Connie Booths Design offenbart einen zentralen roten Faden der tiefgreifenden Wahrnehmung und des transformativen Potenzials, gespeist aus einer Kombination von mentaler Klarheit (definiertem Kopf- und Ajna-Zentrum) und offener emotionaler Kapazität. Diese Konstellation ermöglicht es ihr, Muster zu erkennen, tiefe Einsichten zu gewinnen und diese durch das definierte Kehl-Zentrum auszudrücken – jedoch stets mit dem Bewusstsein für die Konditionierung anderer (offenes Solarplexus-, Wurzel- und G-Zentrum). Ihr Profil als Held/Forscher (5\/1) verstärkt diesen Impuls, Wissen anzuhäufen und es anderen zugänglich zu machen, während ihre Milz-Autorität einen instinktiven Kompass für Authentizität und gesunde Grenzen bietet.

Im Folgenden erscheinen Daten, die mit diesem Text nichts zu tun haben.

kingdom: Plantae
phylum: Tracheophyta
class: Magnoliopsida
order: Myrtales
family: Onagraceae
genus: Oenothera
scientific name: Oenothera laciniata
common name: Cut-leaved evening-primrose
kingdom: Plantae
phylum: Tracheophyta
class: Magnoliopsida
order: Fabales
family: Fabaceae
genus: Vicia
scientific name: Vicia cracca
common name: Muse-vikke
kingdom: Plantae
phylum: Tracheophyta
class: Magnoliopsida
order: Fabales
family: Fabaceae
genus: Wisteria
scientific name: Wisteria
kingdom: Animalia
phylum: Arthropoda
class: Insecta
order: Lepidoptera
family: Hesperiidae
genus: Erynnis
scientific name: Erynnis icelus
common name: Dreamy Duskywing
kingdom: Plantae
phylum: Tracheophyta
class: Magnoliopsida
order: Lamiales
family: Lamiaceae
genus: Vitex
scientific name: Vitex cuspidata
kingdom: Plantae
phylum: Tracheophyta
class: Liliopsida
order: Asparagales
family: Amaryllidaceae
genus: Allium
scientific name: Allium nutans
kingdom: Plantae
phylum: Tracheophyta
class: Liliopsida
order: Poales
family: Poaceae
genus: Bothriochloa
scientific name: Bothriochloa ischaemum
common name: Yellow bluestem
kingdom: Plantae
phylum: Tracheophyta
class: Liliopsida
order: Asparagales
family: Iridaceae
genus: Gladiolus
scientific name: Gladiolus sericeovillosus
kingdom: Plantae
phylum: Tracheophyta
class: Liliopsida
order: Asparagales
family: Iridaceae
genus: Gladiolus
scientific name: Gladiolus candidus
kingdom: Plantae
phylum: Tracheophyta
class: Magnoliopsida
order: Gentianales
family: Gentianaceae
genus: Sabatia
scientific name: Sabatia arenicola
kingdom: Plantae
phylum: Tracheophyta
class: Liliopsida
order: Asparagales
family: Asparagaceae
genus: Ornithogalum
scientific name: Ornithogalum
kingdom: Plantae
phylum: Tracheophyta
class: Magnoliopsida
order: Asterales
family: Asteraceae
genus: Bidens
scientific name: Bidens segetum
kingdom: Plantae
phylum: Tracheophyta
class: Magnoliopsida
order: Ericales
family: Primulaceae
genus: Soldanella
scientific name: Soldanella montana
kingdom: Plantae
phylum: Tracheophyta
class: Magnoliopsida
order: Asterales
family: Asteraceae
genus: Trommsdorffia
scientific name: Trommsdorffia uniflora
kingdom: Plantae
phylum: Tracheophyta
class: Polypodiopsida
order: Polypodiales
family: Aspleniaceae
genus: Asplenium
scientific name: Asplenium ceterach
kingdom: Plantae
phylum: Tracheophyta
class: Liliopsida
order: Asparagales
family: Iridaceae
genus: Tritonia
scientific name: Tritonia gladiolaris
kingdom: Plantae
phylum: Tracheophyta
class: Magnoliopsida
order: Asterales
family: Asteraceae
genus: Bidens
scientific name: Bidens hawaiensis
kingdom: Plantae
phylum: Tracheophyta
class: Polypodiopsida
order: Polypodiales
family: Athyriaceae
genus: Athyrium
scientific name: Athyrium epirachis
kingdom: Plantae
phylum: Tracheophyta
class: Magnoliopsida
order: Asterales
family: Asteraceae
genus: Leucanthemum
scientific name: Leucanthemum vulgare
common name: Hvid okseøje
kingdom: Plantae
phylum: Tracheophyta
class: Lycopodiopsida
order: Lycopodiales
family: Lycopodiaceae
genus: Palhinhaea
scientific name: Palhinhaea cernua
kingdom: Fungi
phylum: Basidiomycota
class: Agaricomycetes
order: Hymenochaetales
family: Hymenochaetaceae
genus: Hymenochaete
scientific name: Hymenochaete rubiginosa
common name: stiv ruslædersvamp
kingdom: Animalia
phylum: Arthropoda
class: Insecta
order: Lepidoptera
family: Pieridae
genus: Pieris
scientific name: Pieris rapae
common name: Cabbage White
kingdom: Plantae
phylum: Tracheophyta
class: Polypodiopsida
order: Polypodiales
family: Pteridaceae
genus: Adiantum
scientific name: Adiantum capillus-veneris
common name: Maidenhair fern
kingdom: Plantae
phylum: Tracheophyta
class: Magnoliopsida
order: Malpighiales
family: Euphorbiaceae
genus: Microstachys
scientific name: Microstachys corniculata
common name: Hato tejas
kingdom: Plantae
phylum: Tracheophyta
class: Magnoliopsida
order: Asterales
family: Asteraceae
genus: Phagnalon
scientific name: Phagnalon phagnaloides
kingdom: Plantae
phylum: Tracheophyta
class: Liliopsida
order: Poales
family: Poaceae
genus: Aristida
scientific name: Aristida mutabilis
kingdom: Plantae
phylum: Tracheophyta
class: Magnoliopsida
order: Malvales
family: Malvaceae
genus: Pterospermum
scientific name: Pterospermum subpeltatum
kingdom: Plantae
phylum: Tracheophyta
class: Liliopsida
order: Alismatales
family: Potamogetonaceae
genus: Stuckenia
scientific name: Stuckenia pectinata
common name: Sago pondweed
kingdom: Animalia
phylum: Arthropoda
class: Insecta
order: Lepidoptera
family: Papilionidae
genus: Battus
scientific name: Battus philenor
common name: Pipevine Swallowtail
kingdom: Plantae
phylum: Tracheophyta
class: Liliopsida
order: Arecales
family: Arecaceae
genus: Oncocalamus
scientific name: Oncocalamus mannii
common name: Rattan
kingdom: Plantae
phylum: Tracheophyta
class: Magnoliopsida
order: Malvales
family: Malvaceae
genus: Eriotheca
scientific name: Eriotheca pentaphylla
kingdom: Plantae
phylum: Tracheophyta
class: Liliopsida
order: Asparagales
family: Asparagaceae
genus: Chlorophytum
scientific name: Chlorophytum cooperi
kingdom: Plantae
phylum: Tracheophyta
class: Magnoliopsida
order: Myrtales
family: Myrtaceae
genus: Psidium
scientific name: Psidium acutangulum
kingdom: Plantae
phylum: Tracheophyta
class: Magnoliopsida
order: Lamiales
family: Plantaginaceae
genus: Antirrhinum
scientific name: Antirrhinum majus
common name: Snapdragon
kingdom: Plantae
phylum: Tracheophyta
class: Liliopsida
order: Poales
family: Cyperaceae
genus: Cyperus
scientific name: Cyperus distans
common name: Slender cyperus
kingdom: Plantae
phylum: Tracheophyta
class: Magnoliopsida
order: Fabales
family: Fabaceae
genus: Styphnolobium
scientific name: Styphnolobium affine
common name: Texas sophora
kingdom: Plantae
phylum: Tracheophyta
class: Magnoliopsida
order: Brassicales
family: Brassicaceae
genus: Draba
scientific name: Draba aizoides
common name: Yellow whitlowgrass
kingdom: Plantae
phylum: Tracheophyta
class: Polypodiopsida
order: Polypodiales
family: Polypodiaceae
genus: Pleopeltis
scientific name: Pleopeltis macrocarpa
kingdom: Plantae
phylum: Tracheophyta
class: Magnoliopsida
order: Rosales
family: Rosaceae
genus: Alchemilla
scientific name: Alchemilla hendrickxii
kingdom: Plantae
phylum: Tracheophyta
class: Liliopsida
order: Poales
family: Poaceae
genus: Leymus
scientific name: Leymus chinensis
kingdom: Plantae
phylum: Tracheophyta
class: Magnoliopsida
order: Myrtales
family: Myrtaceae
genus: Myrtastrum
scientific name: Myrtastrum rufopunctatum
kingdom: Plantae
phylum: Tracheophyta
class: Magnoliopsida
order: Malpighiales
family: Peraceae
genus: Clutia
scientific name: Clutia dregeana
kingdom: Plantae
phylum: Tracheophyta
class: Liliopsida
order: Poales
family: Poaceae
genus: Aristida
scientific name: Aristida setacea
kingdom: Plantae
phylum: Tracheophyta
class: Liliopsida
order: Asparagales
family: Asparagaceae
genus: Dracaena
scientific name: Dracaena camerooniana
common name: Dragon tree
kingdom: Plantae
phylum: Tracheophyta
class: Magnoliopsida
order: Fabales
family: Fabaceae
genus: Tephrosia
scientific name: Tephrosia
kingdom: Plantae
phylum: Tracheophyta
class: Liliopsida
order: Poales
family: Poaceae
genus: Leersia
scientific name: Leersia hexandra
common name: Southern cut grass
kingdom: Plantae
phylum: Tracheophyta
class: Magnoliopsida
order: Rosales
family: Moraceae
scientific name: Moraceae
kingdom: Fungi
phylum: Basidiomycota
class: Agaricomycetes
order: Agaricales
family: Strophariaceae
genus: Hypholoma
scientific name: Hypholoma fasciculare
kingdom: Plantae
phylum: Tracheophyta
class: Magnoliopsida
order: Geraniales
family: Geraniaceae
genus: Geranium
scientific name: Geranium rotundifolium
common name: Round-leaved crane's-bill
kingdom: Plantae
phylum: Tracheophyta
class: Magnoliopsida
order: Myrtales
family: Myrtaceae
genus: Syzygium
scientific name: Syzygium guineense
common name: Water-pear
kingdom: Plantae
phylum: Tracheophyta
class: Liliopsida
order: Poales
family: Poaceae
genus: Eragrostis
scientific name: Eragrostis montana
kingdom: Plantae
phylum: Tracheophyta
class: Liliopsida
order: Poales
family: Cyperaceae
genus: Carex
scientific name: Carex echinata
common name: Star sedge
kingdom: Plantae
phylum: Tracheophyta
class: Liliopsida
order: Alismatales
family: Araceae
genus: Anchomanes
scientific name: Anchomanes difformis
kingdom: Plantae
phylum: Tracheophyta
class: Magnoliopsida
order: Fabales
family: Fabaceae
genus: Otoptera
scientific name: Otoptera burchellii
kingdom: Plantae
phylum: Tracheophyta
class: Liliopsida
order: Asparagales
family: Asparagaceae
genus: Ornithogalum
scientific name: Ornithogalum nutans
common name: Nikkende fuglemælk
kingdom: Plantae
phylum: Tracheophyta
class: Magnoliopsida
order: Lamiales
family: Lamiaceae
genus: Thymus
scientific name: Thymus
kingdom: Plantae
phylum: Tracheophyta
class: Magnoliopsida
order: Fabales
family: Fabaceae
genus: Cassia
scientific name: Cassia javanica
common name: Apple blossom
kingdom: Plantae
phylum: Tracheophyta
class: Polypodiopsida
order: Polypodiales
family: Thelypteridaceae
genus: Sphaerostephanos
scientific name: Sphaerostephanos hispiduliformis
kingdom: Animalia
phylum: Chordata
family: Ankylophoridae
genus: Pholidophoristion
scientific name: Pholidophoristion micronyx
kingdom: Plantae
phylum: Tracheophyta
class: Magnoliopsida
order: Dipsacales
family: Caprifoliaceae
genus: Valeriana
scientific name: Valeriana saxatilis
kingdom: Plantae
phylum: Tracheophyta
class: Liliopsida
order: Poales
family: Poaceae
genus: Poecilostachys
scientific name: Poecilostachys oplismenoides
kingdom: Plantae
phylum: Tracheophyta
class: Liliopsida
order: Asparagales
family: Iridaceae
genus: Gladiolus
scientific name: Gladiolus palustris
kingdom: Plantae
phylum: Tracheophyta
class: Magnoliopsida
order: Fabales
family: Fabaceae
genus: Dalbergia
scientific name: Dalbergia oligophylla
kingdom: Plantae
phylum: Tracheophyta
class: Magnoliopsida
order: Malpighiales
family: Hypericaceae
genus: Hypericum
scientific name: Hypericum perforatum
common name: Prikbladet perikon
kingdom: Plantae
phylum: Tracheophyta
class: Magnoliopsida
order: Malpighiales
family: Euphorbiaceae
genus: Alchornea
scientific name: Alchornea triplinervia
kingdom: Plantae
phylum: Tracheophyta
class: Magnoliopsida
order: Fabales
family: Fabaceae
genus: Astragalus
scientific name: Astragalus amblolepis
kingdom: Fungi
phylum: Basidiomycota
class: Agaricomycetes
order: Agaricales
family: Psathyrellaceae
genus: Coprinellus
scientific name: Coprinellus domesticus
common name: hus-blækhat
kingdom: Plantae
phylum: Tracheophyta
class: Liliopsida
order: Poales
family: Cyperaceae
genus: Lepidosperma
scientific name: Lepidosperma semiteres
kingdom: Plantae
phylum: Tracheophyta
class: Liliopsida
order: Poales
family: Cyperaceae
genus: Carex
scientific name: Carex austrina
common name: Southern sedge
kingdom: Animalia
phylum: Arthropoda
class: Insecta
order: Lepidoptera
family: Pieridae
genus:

Ein zentrales Paradox in Connie Booths Design liegt im Spannungsfeld zwischen ihrer Fähigkeit zur tiefen Analyse und dem Bedürfnis nach äußerer Bestätigung. Die definierten mentalen Zentren generieren ein ständiges Streben nach Verständnis, während die offenen Zentren sie anfällig für äußere Einflüsse machen. Dies führt zu einer inneren Dynamik, in der das Erkennen von Mustern und die Formulierung von Einsichten mit dem Wunsch verbunden sind, diese Erkenntnisse im Außen wirksam zu machen – ein Prozess, der durch die Notwendigkeit einer klaren Einladung und Anerkennung (Projektor-Typ) noch verstärkt wird.

4 Definierte Kanäle

61/24
Bewusstheit - Ein Design der Denker Individuell
43/23
Strukturierung - Ein Design der Individualität (von Genie bis Freak) Individuell
17/62
Akzeptieren - Ein Design eines Menschen, der mit Organisation zu tun hat Kollektiv
16/48
Die Wellenlänge - Ein Design des Talents Kollektiv

Inkarnationskreuz - Das linke Kreuz des Identifizierens 2

Pers. Sonne 9.5 Des kleinen Zähmungskraft
Pers. Erde 16.5 Die Begeisterung
Design Sonne 64.1 Vor der Vollendung
Design Erde 63.1 Nach der Vollendung

Solar Return

Der Solar Return zeigt den Moment, in dem die Sonne an ihre exakte Geburtsposition zurückkehrt - dein persönliches Sonnenjahr.

Solar Return 2025
Sonnenrückkehr - Dein persönliches Sonnenjahr

Human Design Profil

Typ
Projektor
Strategie
Auf die wertschätzende Einladung anderer Menschen warten
Definition
Einfache Definition
Geburtsdatum
02.12.1940 05:42 Uhr
Geburtsort
Indianapolis, IN, Vereinigte Staaten

Häufige Fragen

Welchen Human Design Typ hat Connie Booth?
Connie Booth ist im Human Design ein Projektor. Dieser Typ zeichnet sich durch die Fähigkeit aus, andere zu lenken und zu beeinflussen, sobald sie eine offizielle Einladung erhalten haben. Ihre Energie ist eher fokussiert als ausströmend, was sie ideal für Rollen macht, in denen Führung und Management gefragt sind.
Welches Profil besitzt Connie Booth?
Ihr Human Design Profil ist 5/1. Dies verbindet die archetypische Kraft des Helden oder Lehrers mit der experimentellen Natur des Suchenden. Als Fünf-Eins kann sie durch persönliche Erfahrung und Fehler lernen, um später als Vorbild oder Mentor für andere zu dienen.
Welche Autorität steuert Connie Booth?
Connie Booth folgt der Autorität in der Milz. Diese intuitive Autorität arbeitet auf der Ebene des 'Jetzt' und reagiert auf blitzartige Impulse von Interesse oder Abneigung. Sie muss lernen, diesen ersten Impuls zu vertrauen, anstatt ihn durch logisches Denken zu überlagern.
Welches Inkarnationskreuz hat Connie Booth?
Connie Booth trägt das linke Kreuz des Identifizierens 2. Dieses Kreuz ist darauf ausgerichtet, Muster und Strukturen in der Welt zu erkennen und zu identifizieren. Ihr Lebenszweck liegt darin, Ordnung aus dem Chaos zu schaffen, indem sie Zusammenhänge versteht und klar benennt.
Wann wurde Connie Booth geboren?
Connie Booth wurde am 02.12.1940 in Indianapolis, IN geboren.